Hello,
Two of our teams independently defined several RPC calls. Both wanted to cover this usecase:
We have situation when command did not do what the caller wanted. For example (it is just an example, we do not have such code):
service Users {
rpc Login(loginRequest) returns (loginResponse) {
}
}
message loginRequest {
string username = 1;
string password = 2;
string super_secret1 = 3;
string super_secret2 = 4;
}
message loginResponse {
...
}
They want to handle some application-level errors. Each error itself brings more than just Error Code + String. For example, it brings fields that must be filled in to go on. Teams converged to this loginResponse
message loginResponse {
message Success {
string token = 1;
int some_param = 2;
}
message Secret1Needed {
params of this requirement
}
message Secret2Needed {
params of this requirement
}
oneof result {
Secret1Needed error1 = 1;
Secret2Needed error2 = 2;
Success success = 3;
}
}
Only token returned is considered as good result (because it actually performed Login). In the opposite case, there might be more than one reason to fail. The context of failure (beyond the verbosity of Status Code + Message) is transferred in specialized messages (here Secret1Needed and Secret2Needed).

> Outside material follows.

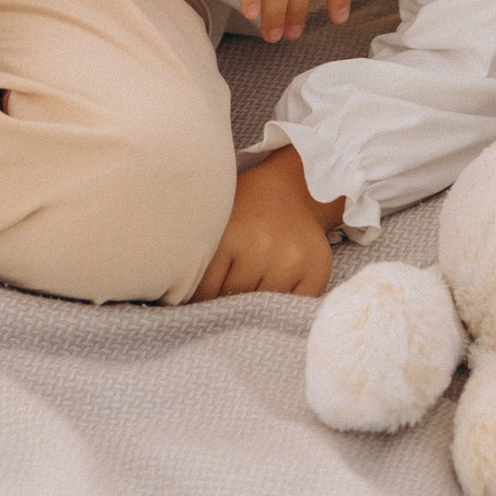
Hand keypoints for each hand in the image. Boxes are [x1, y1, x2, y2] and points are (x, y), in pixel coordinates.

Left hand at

In the code, they just handle it as a switch:
switch (loginResponse.result_case()) {
case ERROR1: %handler ...
case ERROR2: %handler ...
case SUCCESS: %handler ...
}
I do not like that. Even worse, to allow for changes, every CommandResponse message now contains oneof(ERROR1, 2, 3..., SUCCESS)
If google wanted to use GRPC like this, they would have defined ERROR and SUCCESS messages instead of commandResponse. However, both teams ended up with this solution. Is there something I am missing? How to handle application-level errors with more context? And how to handle typed contexts (we wanted them to be protobuf messages as well).